● **Qué harás**: Resume en dos oraciones el fragmento sobre Luis Fernando Verissimo.

Leo y releo con sumo placer los artículos (entre crónicas y cuentos) del escritor y periodista brasileño Luis Fernando Verissimo, que hace algunos años tradujera y publicara para el público venezolano Sergio Jablón. Una de ellas se titula El Popular. Para Verissimo, este es el personaje que sale en todas las fotos, que aparenta tener el don de la ubicuidad, que nunca nadie sabe cómo se llama pero que siempre está allí, en el centro de la historia en el vórtice del desarrollo de los acontecimientos.

● **Datos proporcionados**:

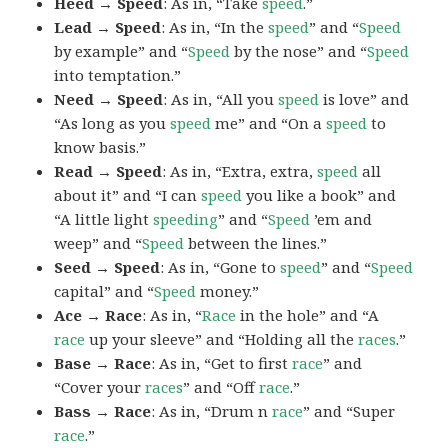
Heed → Speed
: As in, “Take
speed
.”
Lead → Speed
: As in, “In the
speed
” and “
Speed
by example” and “
Speed
by the nose” and “
Speed
into temptation.”
Need → Speed
: As in, “All you
speed
is love” and
“As long as you
speed
me” and “On a
speed
to
know basis.”
Read → Speed
: As in, “Extra, extra,
speed
all
about it” and “I can
speed
you like a book” and
“A little light
speeding
” and “
Speed
’em and
weep” and “
Speed
between the lines.”
Seed → Speed
: As in, “Gone to
speed
” and “
Speed
capital” and “
Speed
money.”
Ace → Race
: As in, “
Race
in the hole” and “A
race
up your sleeve” and “Holding all the
races
.”
Base → Race
: As in, “Get to first
race
” and
“Cover your
races
” and “Off
race
.”
Bass → Race
: As in, “Drum n
race
” and “Super
race
.”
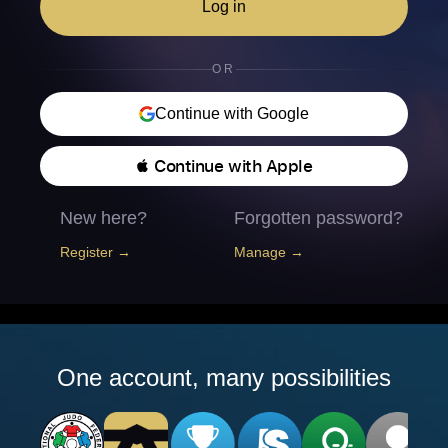
Log in
OR
Continue with Google
 Continue with Apple
New here?
Forgotten password?
Register →
Manage →
One account, many possibilities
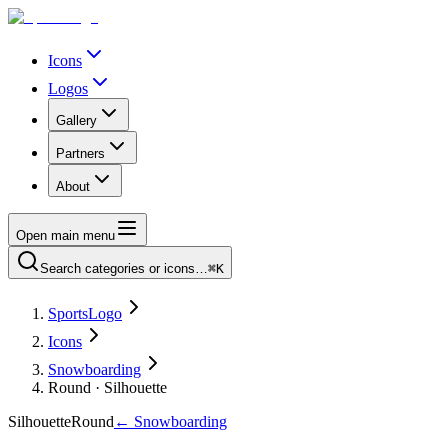
Icons
Logos
Gallery
Partners
About
Open main menu
Search categories or icons…
⌘K
SportsLogo
Icons
Snowboarding
Round · Silhouette
Silhouette
Round
←
Snowboarding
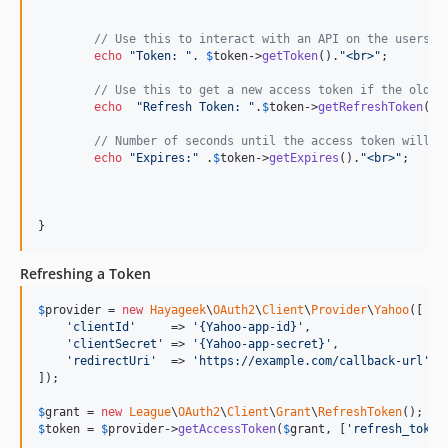
// Use this to interact with an API on the users b
echo
"
Token: 
"
. 
$
token
->
getToken
().
"
<br>
"
;

// Use this to get a new access token if the old o
echo
"
Refresh Token: 
"
.
$
token
->
getRefreshToken
().
// Number of seconds until the access token will e
echo
"
Expires:
"
 .
$
token
->
getExpires
().
"
<br>
"
;

Refreshing a Token
$
provider
 = 
new
Hayageek
\
OAuth2
\
Client
\
Provider
\
Yahoo
([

● **Solución desarrollada**: Quien escribe lee y relee con sumo placer los artículos, entre crónicas y cuentos, del escritor y periodista brasileño Luis Fernando Verissimo, que Sergio Jablón tradujo y publicó hace algunos años para el público venezolano. Uno de esos textos se titula El Popular, y para Verissimo ese personaje sale en todas las fotos, aparenta ser ubicuo y nadie sabe cómo se llama, pero siempre está en el centro de los acontecimientos.